Extracted records:
....

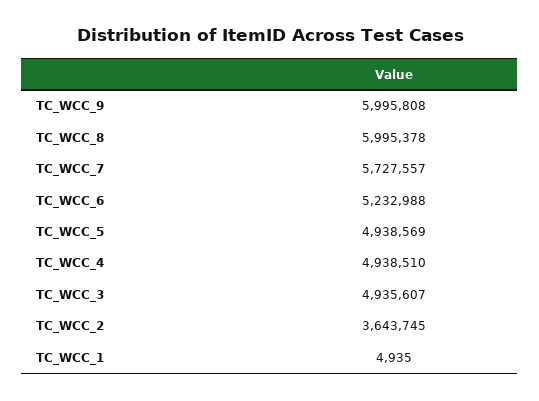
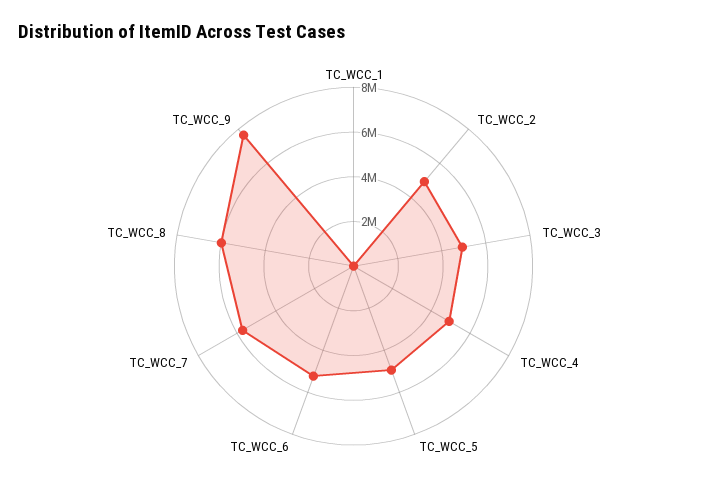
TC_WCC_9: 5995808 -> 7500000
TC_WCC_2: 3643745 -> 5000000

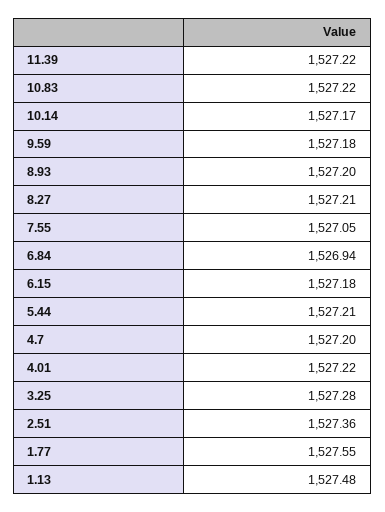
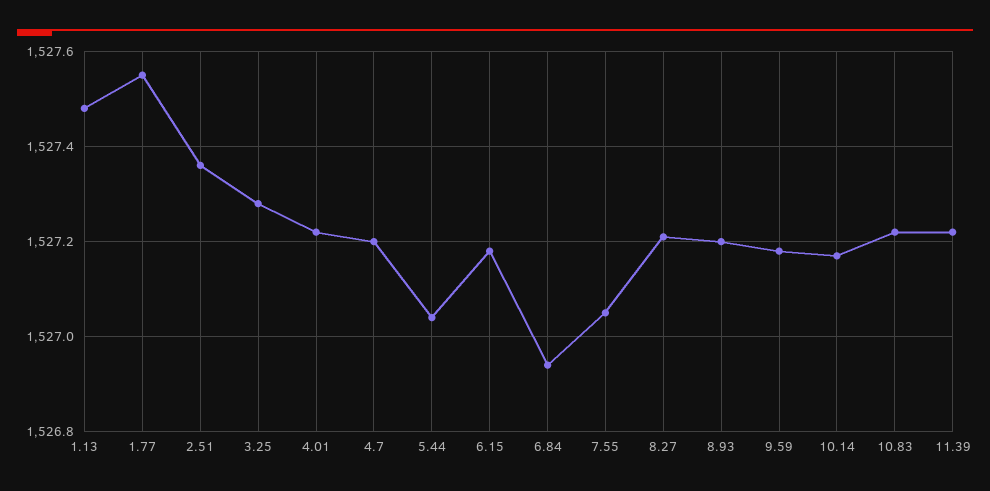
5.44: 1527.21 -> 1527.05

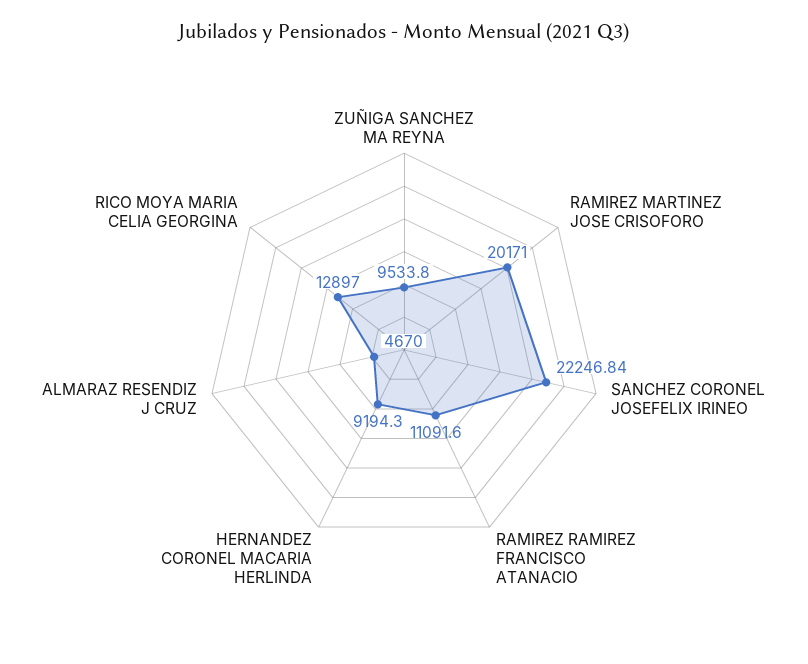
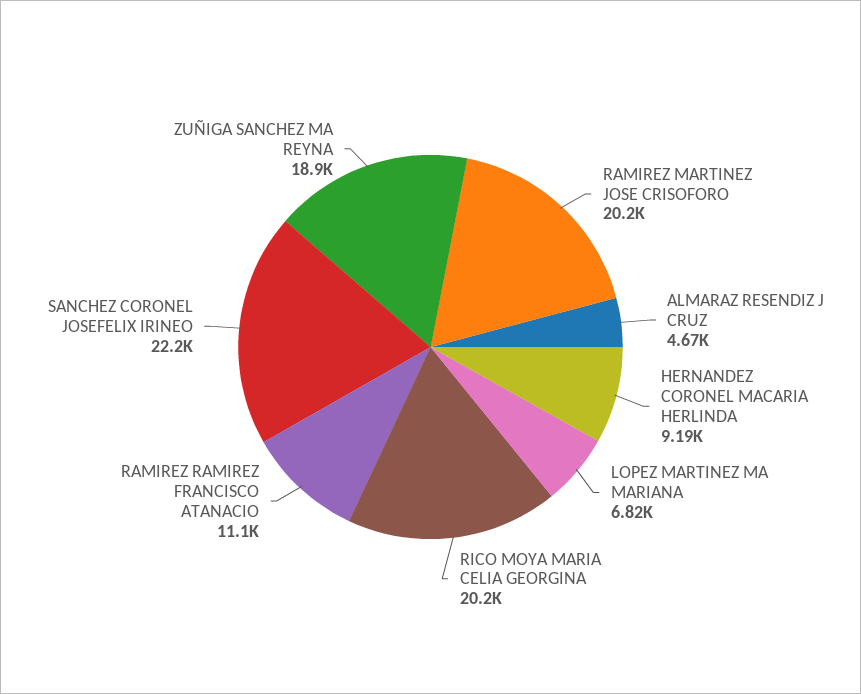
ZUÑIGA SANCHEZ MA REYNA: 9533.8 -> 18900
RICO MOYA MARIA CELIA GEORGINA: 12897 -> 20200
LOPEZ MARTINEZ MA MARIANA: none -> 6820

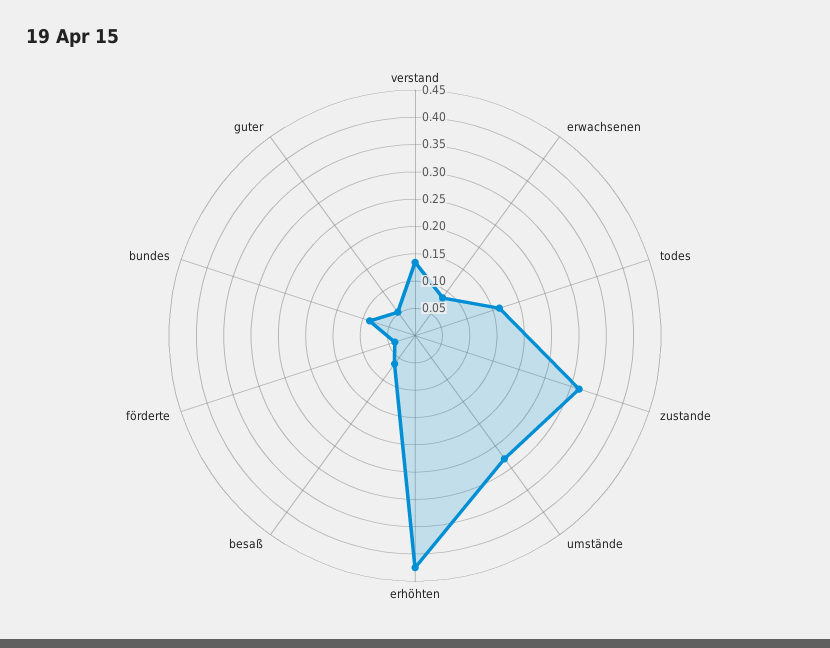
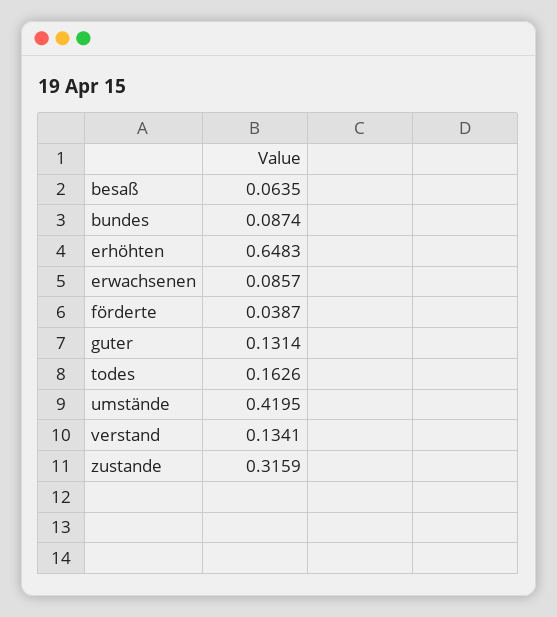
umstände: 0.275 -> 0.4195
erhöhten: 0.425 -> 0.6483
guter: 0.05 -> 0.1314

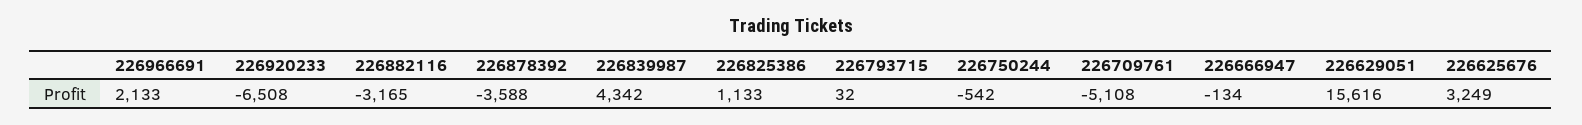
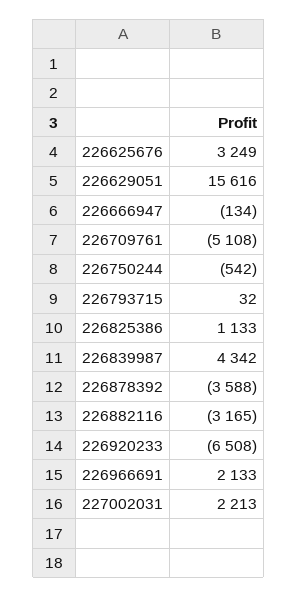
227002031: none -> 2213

....

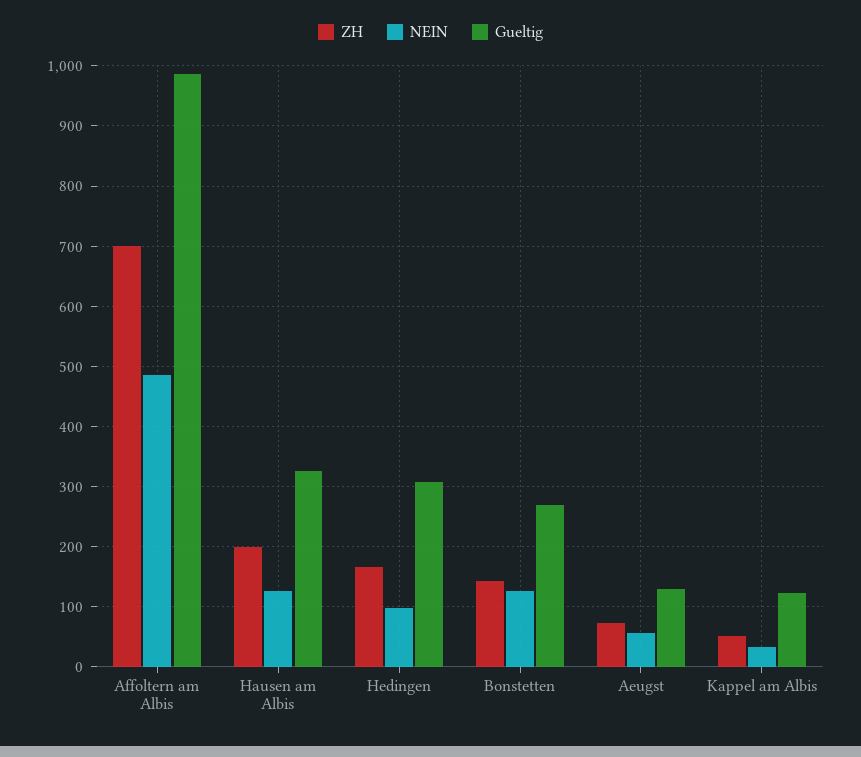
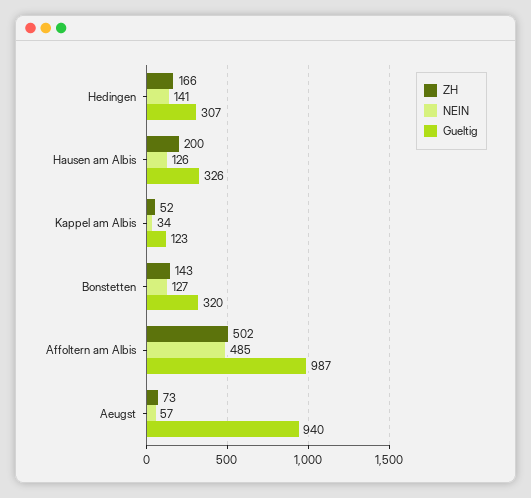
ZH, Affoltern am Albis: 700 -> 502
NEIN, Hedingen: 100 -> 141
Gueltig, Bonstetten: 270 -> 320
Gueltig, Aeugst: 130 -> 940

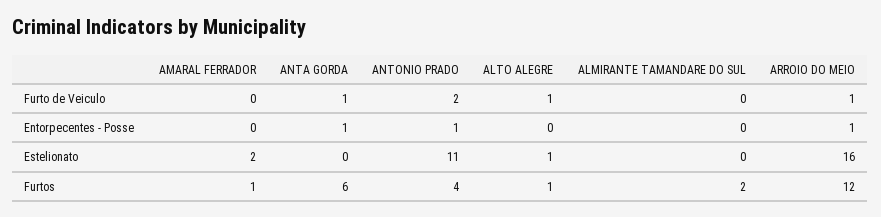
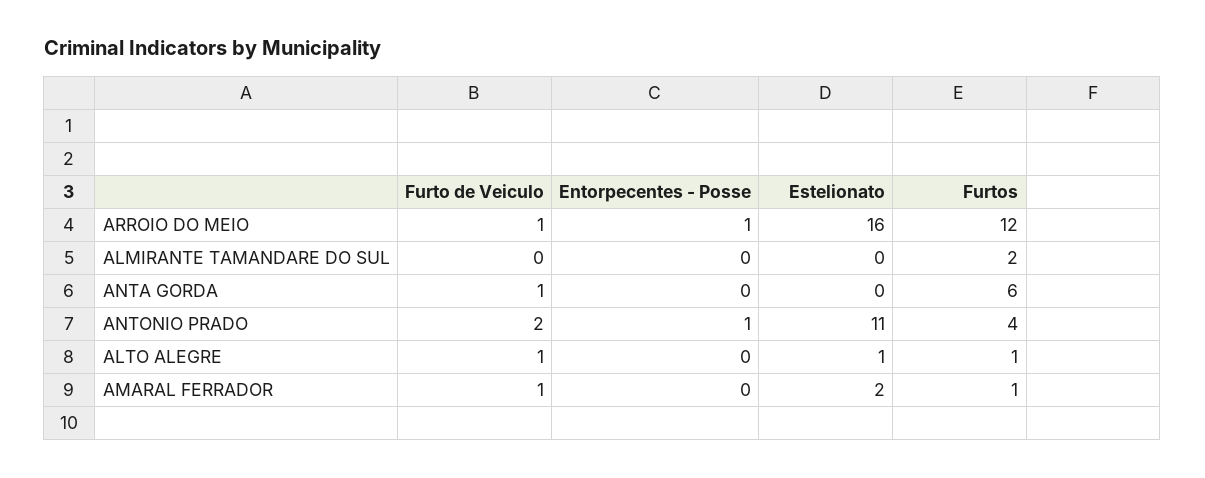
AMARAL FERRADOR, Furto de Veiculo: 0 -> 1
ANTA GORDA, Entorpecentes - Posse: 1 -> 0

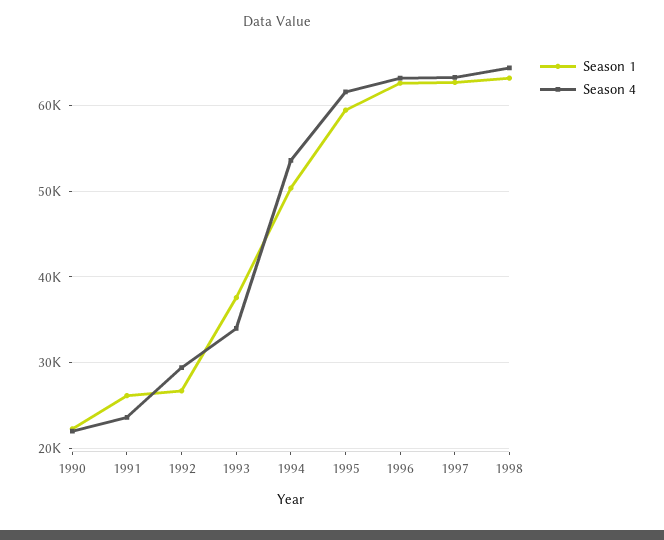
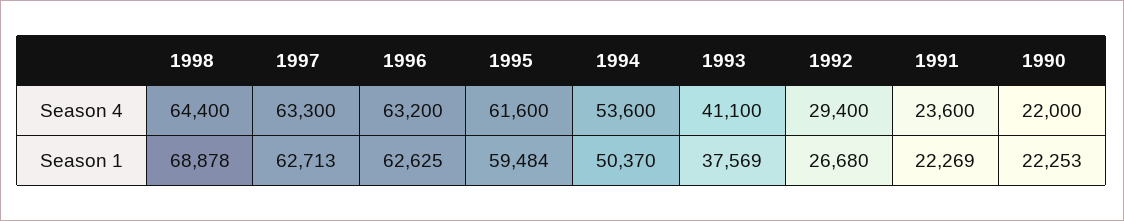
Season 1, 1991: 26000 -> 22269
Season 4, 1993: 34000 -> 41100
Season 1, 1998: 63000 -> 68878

....

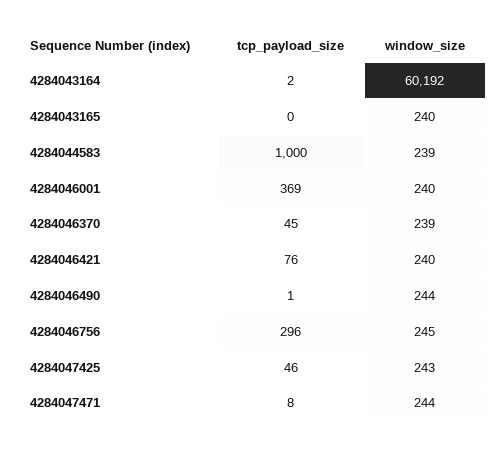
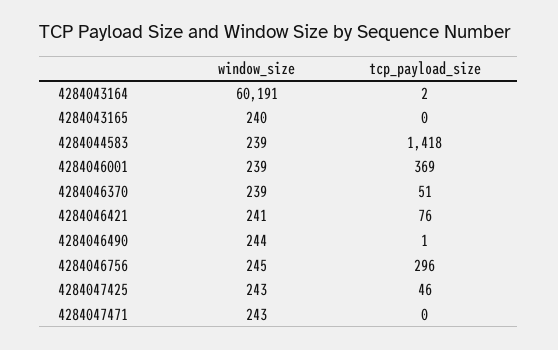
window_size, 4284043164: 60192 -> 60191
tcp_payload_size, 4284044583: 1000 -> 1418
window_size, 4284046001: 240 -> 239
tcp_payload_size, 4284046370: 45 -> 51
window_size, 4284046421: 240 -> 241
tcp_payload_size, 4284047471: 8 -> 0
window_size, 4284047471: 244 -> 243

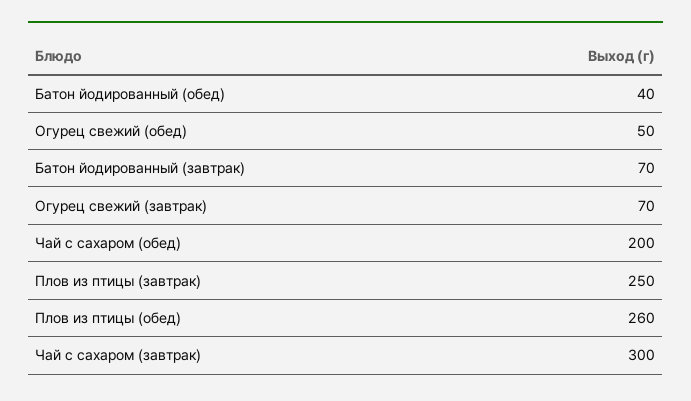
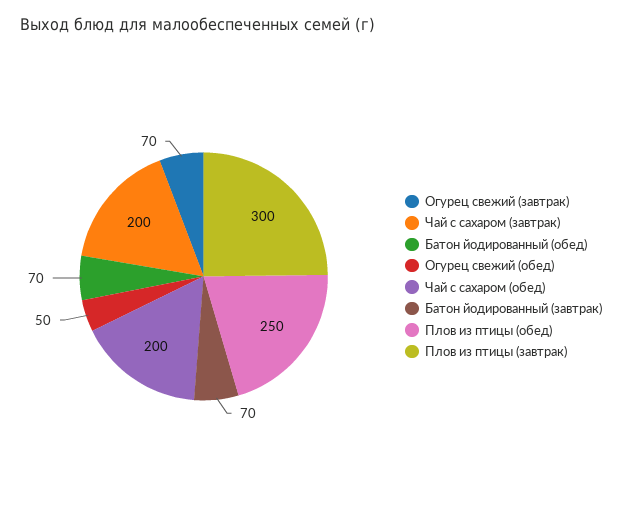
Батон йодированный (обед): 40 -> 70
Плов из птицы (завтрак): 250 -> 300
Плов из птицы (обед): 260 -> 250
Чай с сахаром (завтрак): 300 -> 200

....

● Exercise
Only the lines above from the one with "tcp_payload_size, 4284044583: 1000 -> 1418" to the one with "Чай с сахаром (завтрак): 300 -> 200" should be printed, both included and exactly as written; no picture belongs in the copy.

● Answer box
tcp_payload_size, 4284044583: 1000 -> 1418
window_size, 4284046001: 240 -> 239
tcp_payload_size, 4284046370: 45 -> 51
window_size, 4284046421: 240 -> 241
tcp_payload_size, 4284047471: 8 -> 0
window_size, 4284047471: 244 -> 243

Батон йодированный (обед): 40 -> 70
Плов из птицы (завтрак): 250 -> 300
Плов из птицы (обед): 260 -> 250
Чай с сахаром (завтрак): 300 -> 200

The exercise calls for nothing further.